Speech practice at home
Because speech practice is very important, your child’s speech-language pathologist may encourage you to be involved in your child’s speech practice at home.
Your child’s speech-language pathologist may give you words and phrases to practice with your child at home that he or she has learned in speech therapy. Each home practice session can be short, such as five minutes in length, and you may practice with your child twice a day.
Children also need to practice words and phrases in real-life situations. Create situations where it will be appropriate for your child to say the word or phrase spontaneously. For example, ask your child to say “Hi, Mom” each time mom enters a room. Practicing words or phrases in real-life situations will make it easier for your child to say the practice words automatically.
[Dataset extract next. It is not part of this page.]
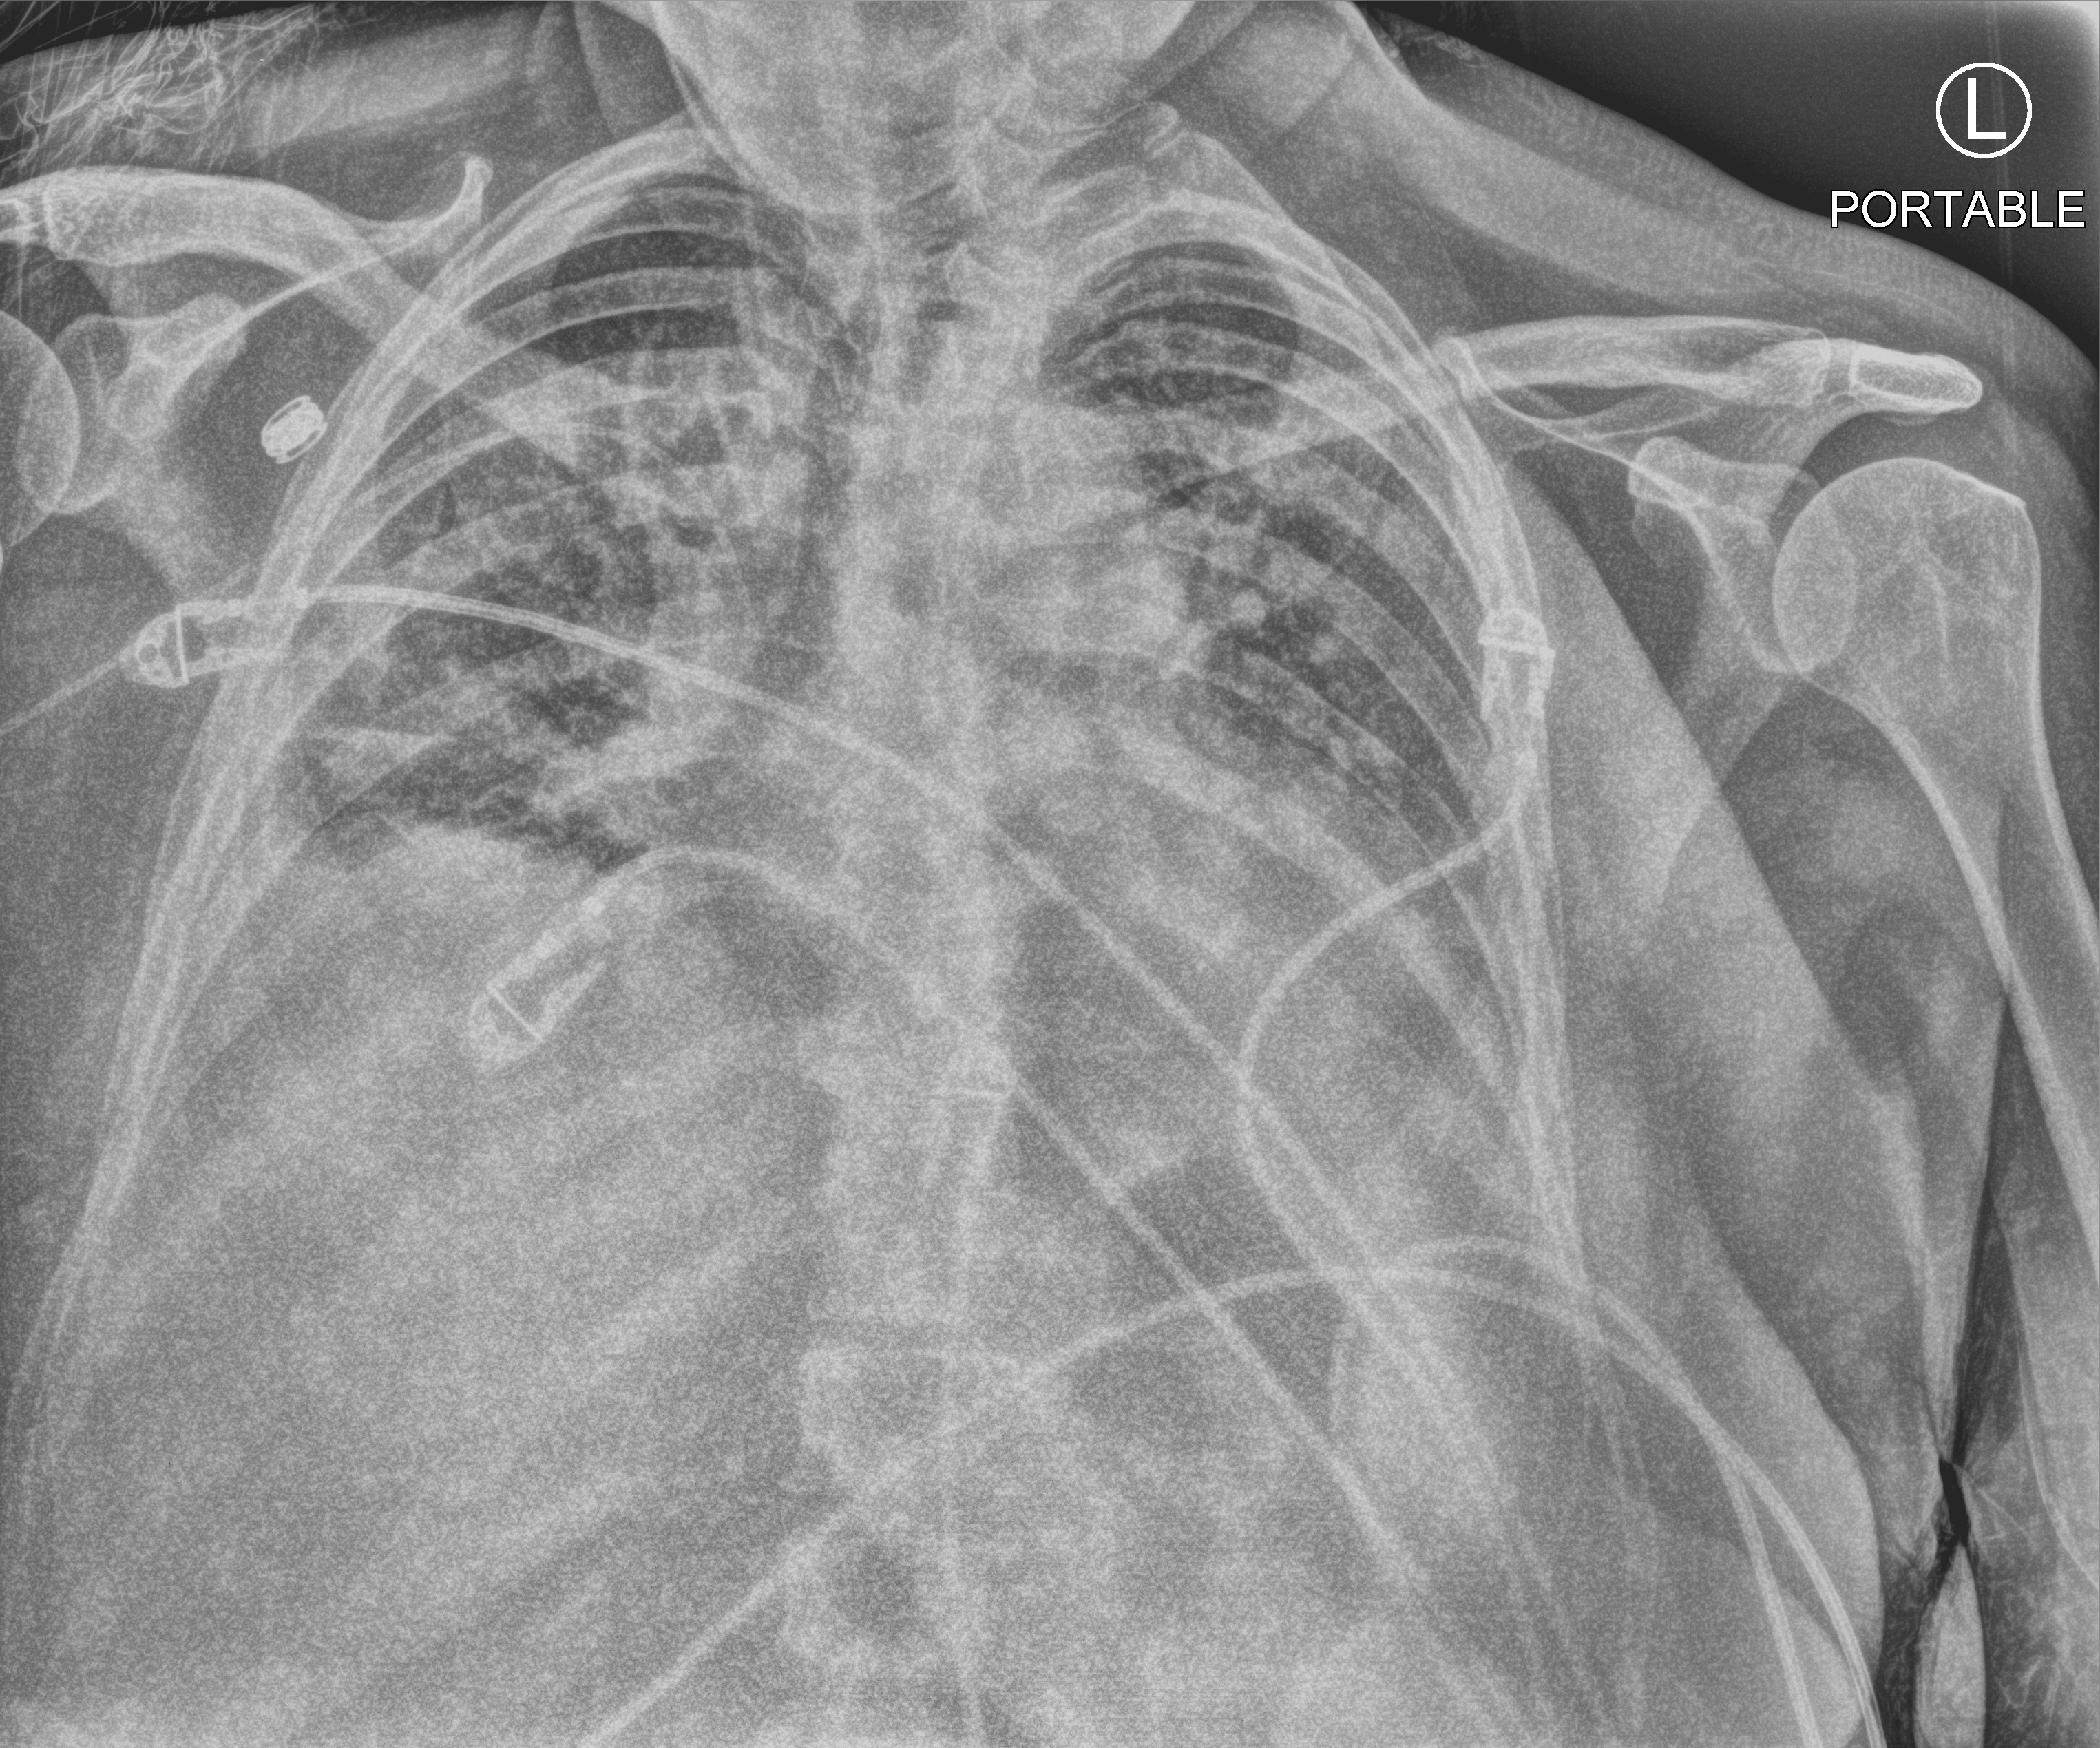
Portable chest radiograph, anteroposterior (AP) projection. Female patient hospitalised with COVID-19, age 60–74 years.
From the hospital-stay record, not from the radiograph (when in the stay this image was taken is not recorded): mechanically ventilated during this hospital stay: yes; admitted to intensive care during this hospital stay: yes.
Alternative communication methods
If your child has a severe speech disorder and can’t effectively communicate, alternative communication methods can be very helpful.
Alternative communication methods may include sign language or natural gestures, such as pointing or pretending to eat or drink. For example, your child could use signs to communicate he or she wants a cookie. Sometimes electronic devices, such as electronic tablets, can be helpful in communication.
It’s often important to use alternative communication methods early. Using these methods may help your child become less frustrated when trying to communicate. It may also help your child to develop language skills such as vocabulary and the ability to put words together in sentences.
As speech improves, these strategies and devices may no longer be necessary.
Therapies for coexisting problems
Many children with CAS also have delays in their language development, and they may need therapy to address their language difficulties.
Children with CAS who have fine and gross motor movement difficulties in their arms or legs may need physical or occupational therapy.
If a child with CAS has another medical condition, then effective treatment for that condition may be important to improving the child’s speech.
Some adults and children will make more progress during treatment than others. Support and encouragement from family members and friends and extra practice in the home environment are important.
What research is being done to better understand apraxia of speech?
Researchers are searching for
the causes of childhood AOS, including the possible role of abnormalities in the brain or other parts of the nervous system. They are also looking for genetic factors that may play a role in childhood AOS. Other research on childhood AOS aims to identify more specific criteria and new techniques to diagnose the disorder and to distinguish it from other communication disorders.
Research on acquired AOS includes studies to pinpoint the specific areas of the brain that are involved in the disorder. In addition, researchers are studying the effectiveness of various treatment approaches for both acquired and childhood AOS.